Don’t want to go all “zero hedge” on people or in any way cater to the conspiracy theorists, BUT, the VIX, to most people, is a black box. Set up by GS with discretionary management/admin etc by the CBOE. Might be time to have a look under the hood…


***********
31 December 2012


BUD once issued some bonds which allowed them to do some pot market research. This was spelled out as an allowable expenditure from the proceeds – not sure the marketing exercise was carried out, and I’m not sure that today’s BUD is anything like it was back in the early 90s (at the time of the bond issue).



[NOTE/WARNING: I've no access to the indenture - so treat this entry as "hearsay" - I'm not sure the current BUD would approve/acknowledge/accept this "story".

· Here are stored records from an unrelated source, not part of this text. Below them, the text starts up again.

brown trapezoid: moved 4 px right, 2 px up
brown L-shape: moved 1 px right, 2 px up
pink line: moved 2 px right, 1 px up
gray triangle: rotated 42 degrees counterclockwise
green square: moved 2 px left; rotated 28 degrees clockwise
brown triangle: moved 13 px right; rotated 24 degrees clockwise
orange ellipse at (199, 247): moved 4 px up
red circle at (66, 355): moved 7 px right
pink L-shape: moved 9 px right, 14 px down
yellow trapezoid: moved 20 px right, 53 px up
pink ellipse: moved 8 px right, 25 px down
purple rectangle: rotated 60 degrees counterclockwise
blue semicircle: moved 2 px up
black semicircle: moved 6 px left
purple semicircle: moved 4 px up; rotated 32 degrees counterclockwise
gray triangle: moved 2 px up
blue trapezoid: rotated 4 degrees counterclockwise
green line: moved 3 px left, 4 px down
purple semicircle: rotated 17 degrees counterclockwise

It was, to some of us with a sense of humor, an interesting underwriting at the time - successfully placed with all the usual institutions, largely under the radar.  Recreational drugs are big business - frankly, I can't figure out a defensible public avenue for participating in the marijuana legalization "movement", but maybe BUD has a an old marketing plan they could retrieve from their archives - who knows.  They could surrender some of their bottling/distribution business in the pursuit of their current merger/acquisition plans and replace lost revenue by becoming your helpful neighborhood "dealer".]

**************
11 January 2013
[Surely someone's got to be a winner in the nationalization of the agency RMBS sector... maybe it could be ELLI, but then again, maybe not.]

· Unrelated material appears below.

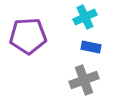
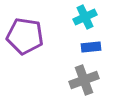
purple pentagon: moved 3 px left; rotated 12 degrees clockwise
blue rectangle: rotated 18 degrees counterclockwise
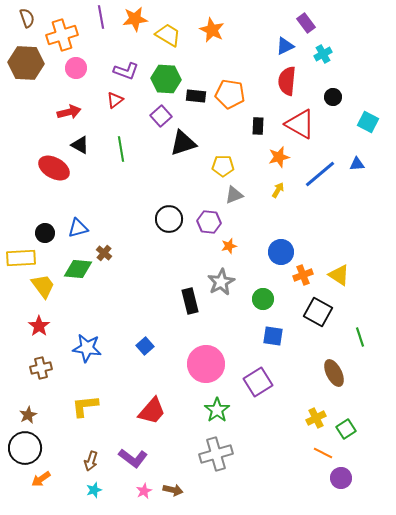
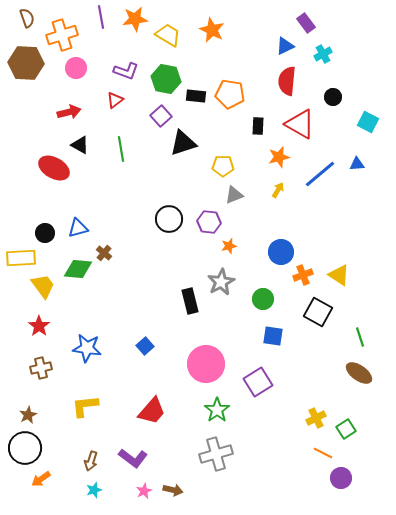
green hexagon at (166, 79): rotated 8 degrees clockwise
brown ellipse at (334, 373): moved 25 px right; rotated 28 degrees counterclockwise
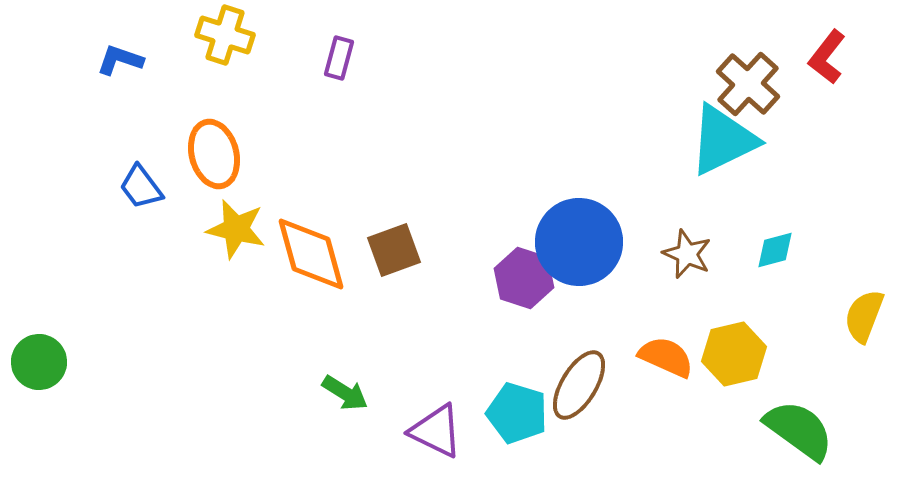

Not sure if they’re affected by the well-being of the agency MREITs (Annaly, Two Harbors, AGNC etc). Investing in RMBS has been nationalized thanks to QE Infinity – maybe ELLI could sign up the Fed, after all they probably need all the help they can get to keep track of their underlying mortgages ($40bn/month – forever).


*************
30 May 2012

[In response to a trader's perception that TLT=The Long Bond]

Hold on, hold on! Stop!
TLT is an ETF It ain’t the 30 year bond, and it’s not the 20 yr and it’s not the average of the two… it’s an attempt to replicate the 20+ year Barclays govt index. BUT, the ETF’s got slippage and expenses.
TLT is at 2008 levels – not the tracked index, not the long bond.
Back to your analyses…


***********
12 April 2012
[UNG slippage due to its "reliance" on constantly rolling futures, and some background "reasoning".]

The oil and gas sector is pretty complex if you try looking at it as one industry, but if you separate it into segments it’s easier to make sense of the processes and operations involved. Upstream gas operations are not complex, but once gas has been scrubbed and is past the first compressor its all about infrastructure (including storage), and it’s a good idea to have a look at the different infrastructure components separately. If natty is a hit with customers then that’s great, but for the foreseeable future it’s infrastructure plays that will reflect that success. Haven’t seen a well researched case for higher natty prices, and most folks have correctly avoided the NYMEX “products”.
[...] before getting involved in natty it’s worth getting a good understanding of the segment, and before betting on UNG it’s good to have a look at the underlying NYMEX contracts (UNG might have its day, but over time its the floor of NYMEX that soakes up the cash).